Reproduce the lines of the records from the line holding "left hip: (919, 490, -3)" through the line holding "right hip: (734, 531, 6)", including both, and leave out the pictures.

== == ==

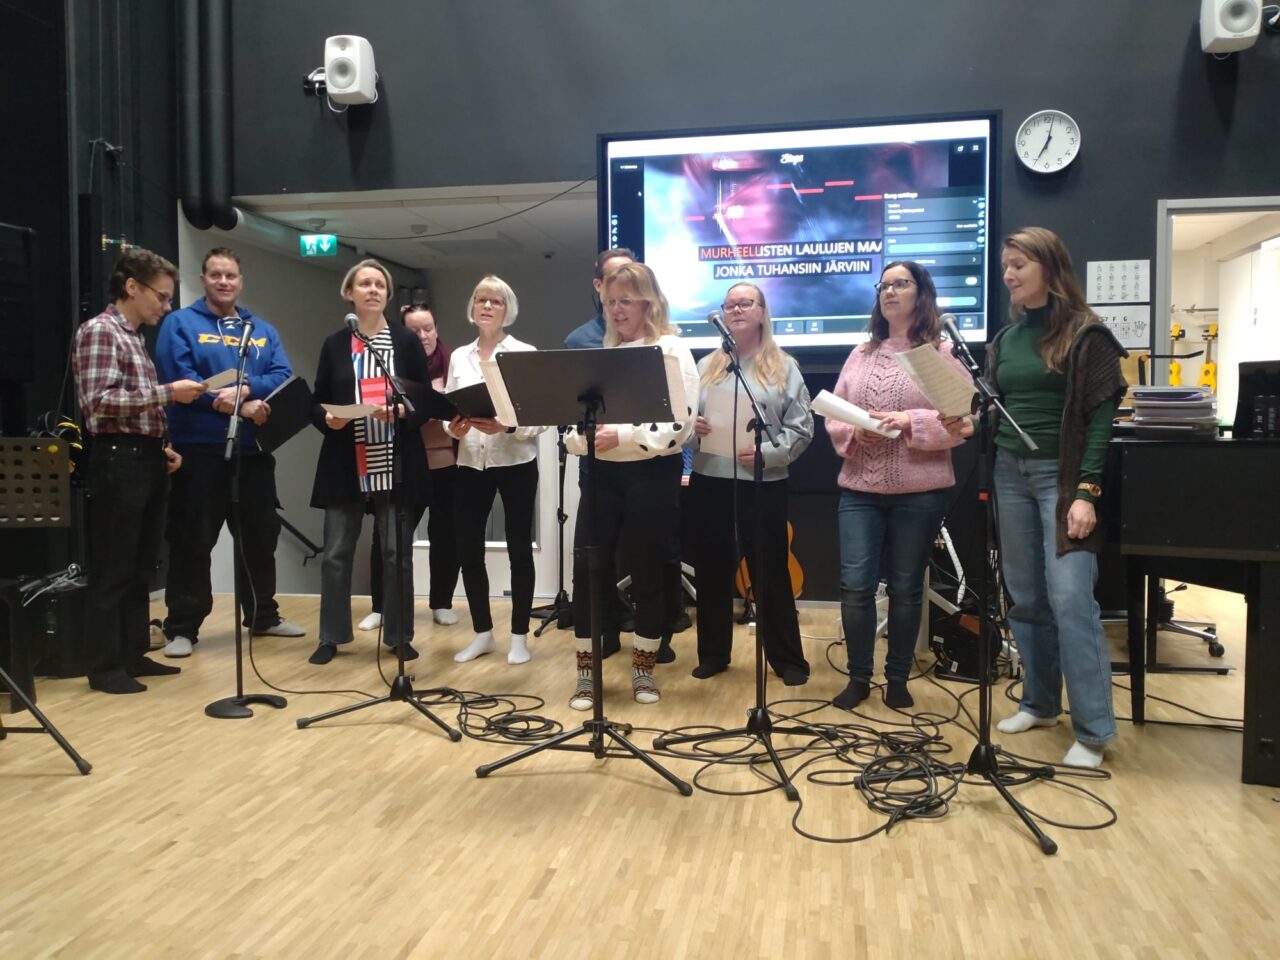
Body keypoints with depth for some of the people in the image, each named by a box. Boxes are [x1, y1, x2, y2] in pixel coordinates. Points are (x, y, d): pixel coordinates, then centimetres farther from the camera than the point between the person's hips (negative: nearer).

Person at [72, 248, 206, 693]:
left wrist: (162, 447, 10)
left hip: (147, 459, 9)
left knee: (140, 567, 13)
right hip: (119, 459, -9)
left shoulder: (136, 337, 19)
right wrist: (167, 393, -20)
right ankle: (105, 666, 7)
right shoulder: (99, 330, -9)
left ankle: (133, 654, 22)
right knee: (111, 570, -2)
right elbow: (99, 401, -20)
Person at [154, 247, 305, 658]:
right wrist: (242, 407, -19)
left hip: (253, 449, 5)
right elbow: (179, 380, -13)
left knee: (260, 535, 13)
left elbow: (283, 377, 1)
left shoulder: (263, 330, 15)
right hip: (199, 449, -5)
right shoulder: (180, 324, 1)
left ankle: (263, 615, 27)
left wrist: (245, 388, -19)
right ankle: (182, 627, 9)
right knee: (192, 540, -1)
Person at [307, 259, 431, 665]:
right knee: (336, 553, 4)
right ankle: (331, 636, 17)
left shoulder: (407, 341, 5)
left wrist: (403, 411, -17)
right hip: (345, 465, 1)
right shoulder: (334, 344, 9)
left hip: (396, 465, -1)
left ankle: (399, 635, 16)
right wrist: (326, 418, -12)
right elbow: (317, 402, 9)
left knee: (397, 553, 5)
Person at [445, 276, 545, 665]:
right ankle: (482, 632, 21)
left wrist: (506, 427, -24)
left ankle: (519, 636, 16)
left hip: (516, 463, -3)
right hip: (471, 464, 4)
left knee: (519, 549, 4)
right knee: (468, 549, 4)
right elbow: (448, 408, 10)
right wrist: (454, 428, -12)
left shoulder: (526, 354, -2)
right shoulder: (459, 357, 10)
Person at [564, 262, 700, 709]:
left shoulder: (672, 350, -4)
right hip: (602, 472, 5)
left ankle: (644, 668, 22)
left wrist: (621, 436, -23)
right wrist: (581, 435, -9)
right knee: (587, 566, 1)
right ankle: (586, 672, 14)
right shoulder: (601, 354, 14)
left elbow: (678, 424, -14)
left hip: (652, 474, -5)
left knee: (647, 570, 6)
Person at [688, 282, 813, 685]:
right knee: (712, 572, 10)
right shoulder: (705, 366, 12)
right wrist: (691, 428, -11)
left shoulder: (783, 367, 3)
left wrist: (766, 452, -17)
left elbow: (801, 429, -3)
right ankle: (713, 654, 24)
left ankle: (789, 659, 17)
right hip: (708, 482, 3)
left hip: (763, 484, -3)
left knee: (771, 574, 4)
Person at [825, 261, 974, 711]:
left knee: (906, 587, 7)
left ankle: (898, 678, 22)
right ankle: (858, 677, 15)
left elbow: (962, 421, -6)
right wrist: (854, 432, -10)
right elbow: (833, 414, 11)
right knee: (855, 585, -2)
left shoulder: (943, 352, 1)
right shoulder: (861, 354, 14)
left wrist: (910, 423, -19)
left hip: (919, 490, -3)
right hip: (860, 488, 3)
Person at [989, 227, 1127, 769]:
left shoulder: (1085, 334, -5)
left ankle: (1093, 730, -3)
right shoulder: (1006, 339, 12)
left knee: (1069, 597, -11)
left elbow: (1100, 417, -10)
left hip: (1062, 474, -6)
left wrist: (1088, 491, -18)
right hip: (1010, 473, 6)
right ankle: (1039, 703, 22)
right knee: (1026, 598, 9)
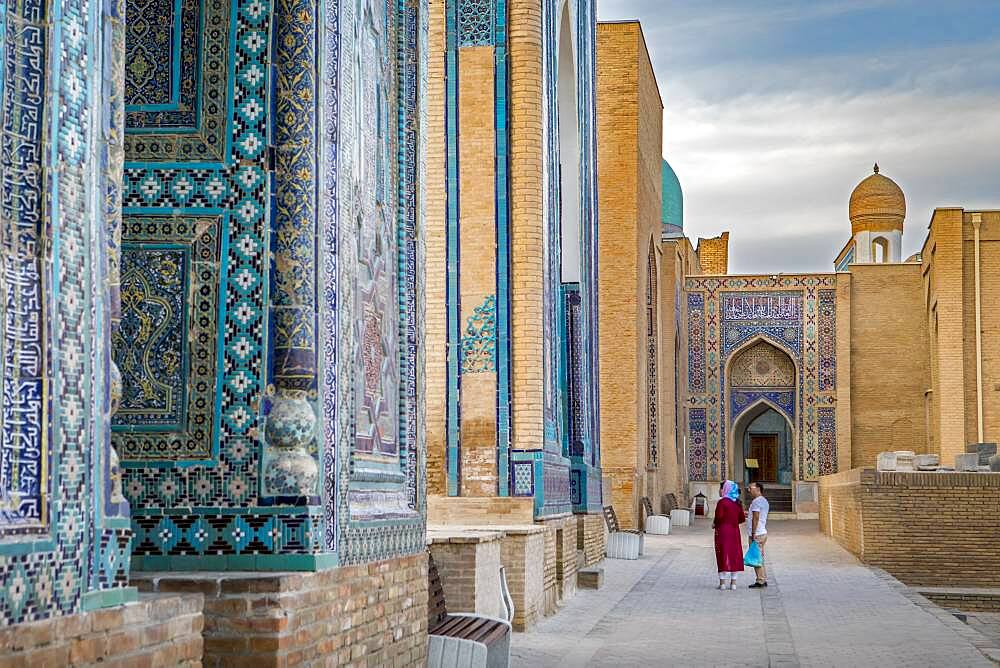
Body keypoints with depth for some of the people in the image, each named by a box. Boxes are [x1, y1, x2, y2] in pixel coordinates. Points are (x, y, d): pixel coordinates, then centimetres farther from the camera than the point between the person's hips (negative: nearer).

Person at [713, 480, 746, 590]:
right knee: (734, 555, 9)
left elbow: (719, 517, -20)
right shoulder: (737, 503, 7)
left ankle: (722, 582, 0)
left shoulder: (722, 502, -13)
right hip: (734, 531, 6)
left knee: (723, 556, -1)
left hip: (723, 531, -6)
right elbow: (742, 518, 8)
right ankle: (733, 582, 10)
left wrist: (714, 524, -1)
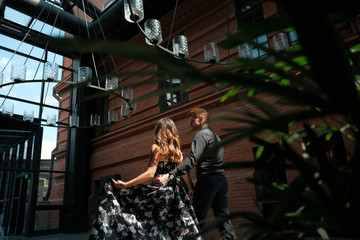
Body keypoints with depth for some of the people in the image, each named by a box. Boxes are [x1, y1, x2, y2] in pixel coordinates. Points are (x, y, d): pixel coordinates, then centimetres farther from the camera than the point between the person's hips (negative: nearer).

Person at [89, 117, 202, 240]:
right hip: (176, 193, 6)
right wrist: (192, 189, 25)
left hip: (160, 191, -6)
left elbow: (150, 173, -17)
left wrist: (125, 184, -17)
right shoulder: (177, 150, 9)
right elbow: (184, 172, 13)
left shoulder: (157, 147, -8)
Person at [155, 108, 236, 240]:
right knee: (223, 216, 9)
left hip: (207, 179, -9)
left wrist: (170, 175, -29)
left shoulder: (202, 134, -6)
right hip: (221, 179, 9)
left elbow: (192, 159, -21)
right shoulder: (215, 135, 23)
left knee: (198, 216, -4)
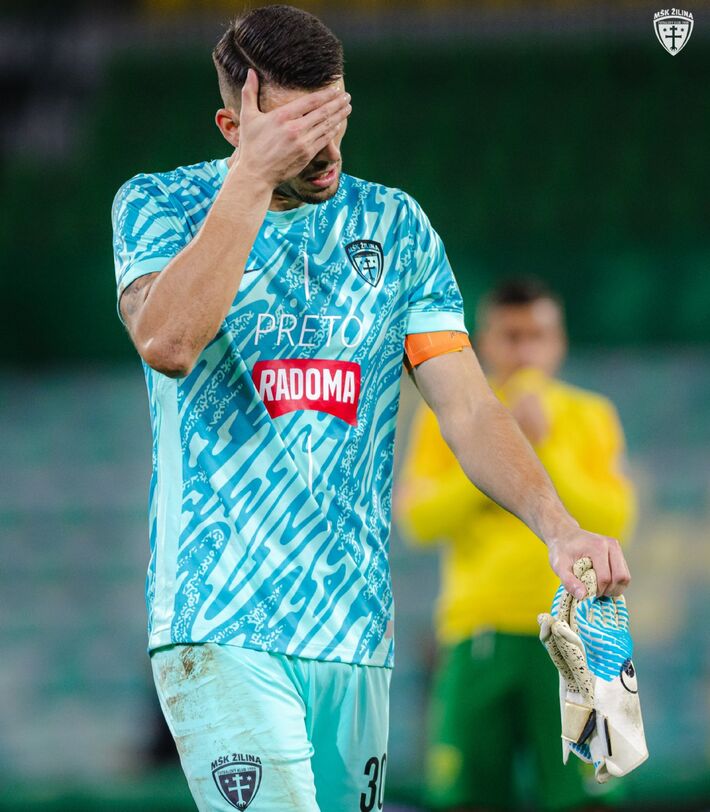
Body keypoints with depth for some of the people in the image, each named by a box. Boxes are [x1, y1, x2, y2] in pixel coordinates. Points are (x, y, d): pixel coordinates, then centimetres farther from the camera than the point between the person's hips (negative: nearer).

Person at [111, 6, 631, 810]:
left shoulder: (396, 226, 11)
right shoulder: (159, 204, 2)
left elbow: (467, 405, 5)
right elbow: (168, 343, -18)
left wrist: (556, 524, -11)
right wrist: (253, 177, -18)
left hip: (354, 623, 4)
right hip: (220, 626, -4)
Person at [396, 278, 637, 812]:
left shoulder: (591, 417, 9)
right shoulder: (448, 418, 10)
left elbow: (614, 520, -2)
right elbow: (420, 520, -1)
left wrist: (546, 449, -9)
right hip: (478, 632, 1)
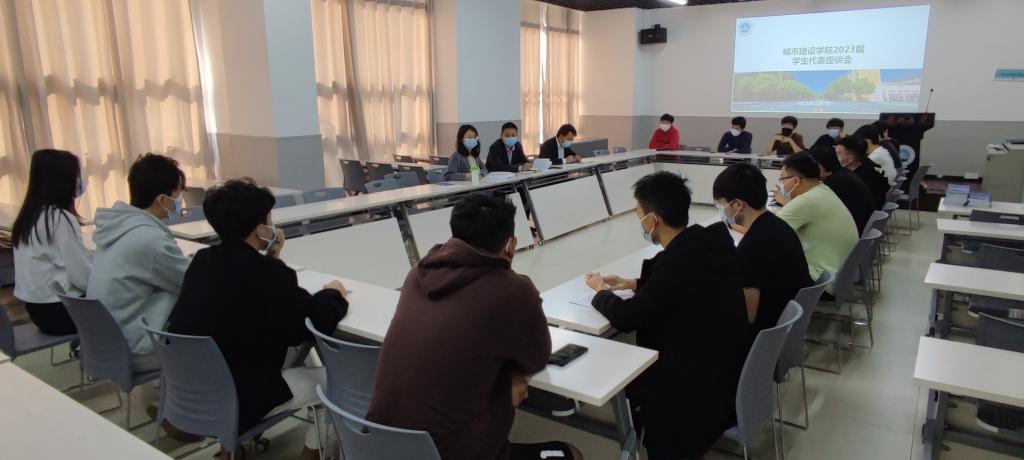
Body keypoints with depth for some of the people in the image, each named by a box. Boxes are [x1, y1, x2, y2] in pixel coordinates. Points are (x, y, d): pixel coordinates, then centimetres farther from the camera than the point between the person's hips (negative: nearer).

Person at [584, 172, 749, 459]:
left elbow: (625, 318, -20)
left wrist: (601, 292, -2)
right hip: (725, 360, 8)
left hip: (705, 381, -8)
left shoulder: (679, 261, -30)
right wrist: (634, 284, 12)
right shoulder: (709, 242, -5)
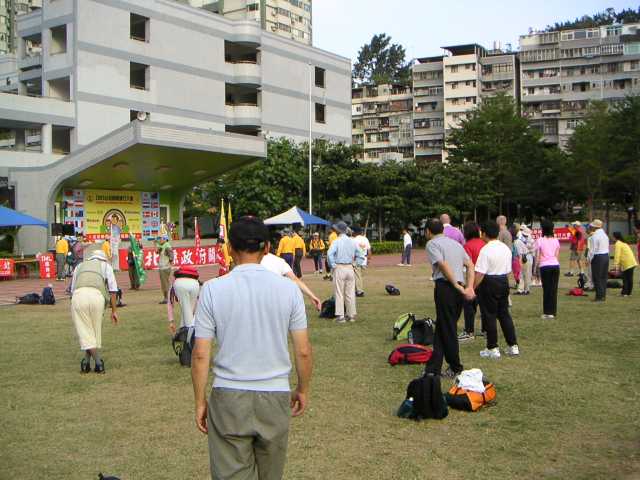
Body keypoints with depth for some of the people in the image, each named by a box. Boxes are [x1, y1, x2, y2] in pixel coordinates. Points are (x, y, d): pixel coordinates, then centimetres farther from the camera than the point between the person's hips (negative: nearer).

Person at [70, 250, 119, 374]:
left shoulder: (80, 266, 35)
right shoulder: (106, 266, 28)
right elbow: (112, 290, 18)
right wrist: (114, 310, 19)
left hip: (78, 295, 1)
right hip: (96, 295, -1)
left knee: (85, 331, 6)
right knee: (95, 330, 14)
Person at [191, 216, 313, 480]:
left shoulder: (212, 290, -8)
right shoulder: (288, 288, -4)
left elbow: (200, 354, -7)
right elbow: (303, 351, -2)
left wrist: (200, 401, 5)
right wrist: (303, 390, 14)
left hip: (229, 397, -2)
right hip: (275, 397, 2)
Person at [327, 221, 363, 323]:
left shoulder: (337, 242, -11)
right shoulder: (352, 242, 6)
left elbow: (330, 254, -22)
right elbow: (358, 255, 15)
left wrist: (332, 266, -11)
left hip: (339, 268, -5)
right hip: (350, 268, 5)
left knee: (339, 293, 1)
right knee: (350, 293, 10)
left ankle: (340, 316, 0)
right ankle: (351, 315, 15)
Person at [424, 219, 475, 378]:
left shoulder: (432, 244, -1)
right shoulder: (455, 243, 21)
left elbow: (443, 265, -15)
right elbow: (470, 265, 12)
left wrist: (457, 286, -13)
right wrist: (469, 287, 3)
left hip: (445, 287, -7)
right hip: (459, 289, 7)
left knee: (448, 330, 4)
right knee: (442, 327, 13)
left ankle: (456, 368, 13)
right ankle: (433, 367, 15)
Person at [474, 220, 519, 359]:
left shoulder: (486, 250, -16)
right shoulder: (506, 248, 6)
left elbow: (480, 273, -20)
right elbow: (508, 270, 11)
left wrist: (472, 288, -14)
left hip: (489, 283, -7)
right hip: (504, 282, 7)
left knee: (490, 316, 2)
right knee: (504, 313, 15)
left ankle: (493, 348, 6)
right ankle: (513, 346, 17)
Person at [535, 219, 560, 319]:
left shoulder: (540, 241, -4)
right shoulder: (556, 241, 7)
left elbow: (538, 257, -3)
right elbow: (557, 256, 8)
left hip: (545, 266, -3)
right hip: (555, 265, 3)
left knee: (546, 289, 2)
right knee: (554, 289, 7)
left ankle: (547, 312, 1)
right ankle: (553, 311, 10)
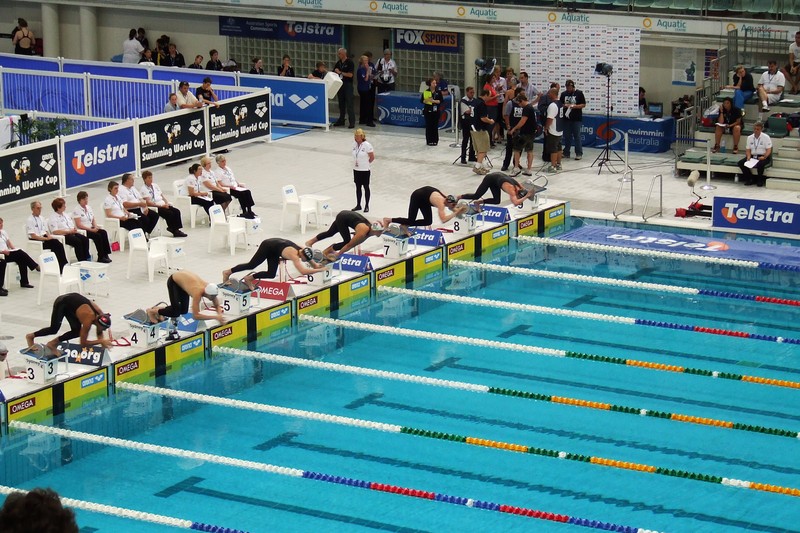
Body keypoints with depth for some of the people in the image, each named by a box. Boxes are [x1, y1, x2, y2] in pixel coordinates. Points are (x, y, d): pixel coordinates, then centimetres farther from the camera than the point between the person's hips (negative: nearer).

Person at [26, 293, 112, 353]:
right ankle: (30, 336, 10)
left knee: (76, 332, -7)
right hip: (61, 303, -7)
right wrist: (101, 341, -30)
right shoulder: (89, 319, -34)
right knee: (54, 329, -15)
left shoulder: (101, 315, -16)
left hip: (72, 300, 7)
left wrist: (102, 342, -13)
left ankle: (53, 343, 9)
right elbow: (83, 343, -28)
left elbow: (99, 333, 4)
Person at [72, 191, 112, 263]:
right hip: (82, 230, -7)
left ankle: (105, 254, -23)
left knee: (103, 232, -19)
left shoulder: (89, 208, 16)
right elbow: (79, 225, -16)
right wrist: (91, 230, -20)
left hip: (91, 229, 7)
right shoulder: (77, 210, -8)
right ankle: (101, 257, -25)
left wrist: (96, 227, -5)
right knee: (97, 235, -29)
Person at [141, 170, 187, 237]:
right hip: (154, 207, -7)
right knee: (170, 213, -27)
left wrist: (167, 203, -2)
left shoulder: (155, 185, 20)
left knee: (177, 211, -15)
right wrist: (161, 206, -20)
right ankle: (174, 230, -13)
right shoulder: (143, 189, -5)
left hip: (163, 205, 8)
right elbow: (148, 203, -15)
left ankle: (176, 229, -15)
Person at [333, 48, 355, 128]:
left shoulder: (350, 62, -7)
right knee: (341, 103, 11)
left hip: (348, 85, -6)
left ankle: (352, 122, -8)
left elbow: (350, 74, -14)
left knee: (349, 104, -8)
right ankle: (341, 120, 19)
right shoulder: (338, 63, 12)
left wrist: (340, 72, -11)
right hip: (340, 85, 6)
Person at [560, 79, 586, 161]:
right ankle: (566, 153, 16)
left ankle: (579, 154, 3)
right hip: (566, 118, 4)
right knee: (567, 136, 8)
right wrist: (564, 105, -8)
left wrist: (575, 106, -16)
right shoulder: (563, 94, 8)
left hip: (576, 119, -4)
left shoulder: (579, 93, -2)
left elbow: (583, 105, -2)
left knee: (577, 136, -2)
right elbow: (560, 104, 15)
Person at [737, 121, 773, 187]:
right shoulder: (750, 137, 10)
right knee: (740, 163, -18)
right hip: (752, 157, 5)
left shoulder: (766, 137, -4)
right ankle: (750, 179, -6)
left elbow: (768, 150, -9)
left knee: (760, 164, -39)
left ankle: (760, 180, -11)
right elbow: (748, 150, 9)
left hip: (762, 157, -5)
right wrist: (748, 157, -12)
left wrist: (764, 157, -27)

== == ==

= Result for this exercise =
left hip: (919, 490, -3)
right hip: (860, 488, 3)
Person at [989, 227, 1127, 769]:
left shoulder: (1085, 334, -5)
left ankle: (1093, 730, -3)
right shoulder: (1006, 339, 12)
left knee: (1069, 597, -11)
left elbow: (1100, 417, -10)
left hip: (1062, 474, -6)
left wrist: (1088, 491, -18)
right hip: (1010, 473, 6)
right ankle: (1039, 703, 22)
right knee: (1026, 598, 9)
Body keypoints with depth for some of the people in the image, each named by a box. Boxes are [x1, y1, x2, y2] in pixel coordinates. Points are (x, y, d): pixel coordinates, then centimetres farther from the camera than the point between the person's hips (negative: nearer).

Person at [713, 480, 746, 590]:
right knee: (734, 555, 9)
left elbow: (719, 517, -20)
right shoulder: (737, 503, 7)
left ankle: (722, 582, 0)
left shoulder: (722, 502, -13)
right hip: (734, 531, 6)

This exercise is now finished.